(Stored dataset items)

============

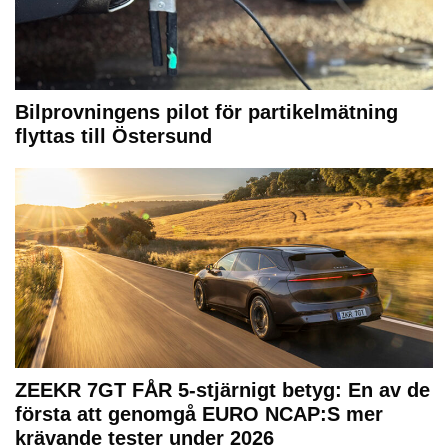
Bilprovningens pilot för partikelmätning
flyttas till Östersund
ZEEKR 7GT FÅR 5-stjärnigt betyg: En av de
första att genomgå EURO NCAP:S mer
krävande tester under 2026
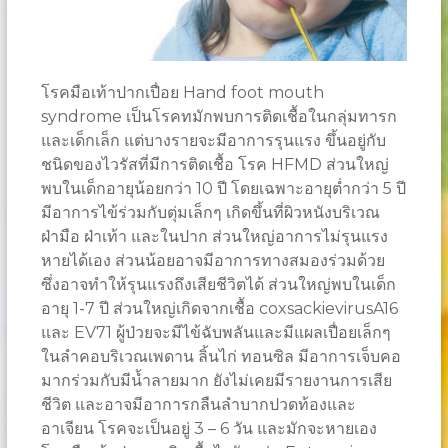
โรคมือเท้าปากเปื่อย Hand foot mouth
syndrome เป็นโรคทมักพบการติดเชื้อในกลุ่มทารก
และเด็กเล็ก แต่บางรายจะมีอาการรุนแรง ขึ้นอยู่กับ
ชนิดของไวรัสที่มีการติดเชื้อ โรค HFMD ส่วนใหญ่
พบในเด็กอายุน้อยกว่า 10 ปี โดยเฉพาะอายุต่ำกว่า 5 ปี
มีอาการไข้ร่วมกับตุ่มเล็กๆ เกิดขึ้นที่ผิวหนังบริเวณ
ฝ่ามือ ฝ่าเท้า และในปาก ส่วนใหญ่อาการไม่รุนแรง
หายได้เอง ส่วนน้อยอาจมีอาการทางสมองร่วมด้วย
ซึ่งอาจทำให้รุนแรงถึงเสียชีวิตได้ ส่วนใหญ่พบในเด็ก
อายุ 1-7 ปี ส่วนใหญ่เกิดจากเชื้อ coxsackievirusA16
และ EV71 ผู้ป่วยจะมีไข้ฉับพลันและมีแผลเปื่อยเล็กๆ
ในลำคอบริเวณเพดาน ลิ้นไก่ ทอนซิล มีอาการเจ็บคอ
มากร่วมกับมีน้ำลายมาก ยังไม่เคยมีรายงานการเสีย
ชีวิต และอาจมีอาการกลืนลำบากปวดท้องและ
อาเจียน โรคจะเป็นอยู่ 3 – 6 วัน และมักจะหายเอง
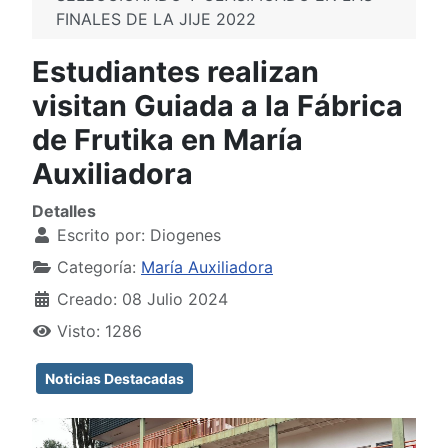
FINALES DE LA JIJE 2022
Estudiantes realizan
visitan Guiada a la Fábrica
de Frutika en María
Auxiliadora
Detalles
Escrito por:
Diogenes
Categoría:
María Auxiliadora
Creado: 08 Julio 2024
Visto: 1286
Noticias Destacadas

============

◆ TASK OBJECTIVE
Would you please reproduce the entries above, starting at the line with "อายุ 1-7 ปี" and stopping after the line with "Estudiantes realizan"? Omit any pictures.

◆ ANSWER BOX
อายุ 1-7 ปี ส่วนใหญ่เกิดจากเชื้อ coxsackievirusA16
และ EV71 ผู้ป่วยจะมีไข้ฉับพลันและมีแผลเปื่อยเล็กๆ
ในลำคอบริเวณเพดาน ลิ้นไก่ ทอนซิล มีอาการเจ็บคอ
มากร่วมกับมีน้ำลายมาก ยังไม่เคยมีรายงานการเสีย
ชีวิต และอาจมีอาการกลืนลำบากปวดท้องและ
อาเจียน โรคจะเป็นอยู่ 3 – 6 วัน และมักจะหายเอง
FINALES DE LA JIJE 2022
Estudiantes realizan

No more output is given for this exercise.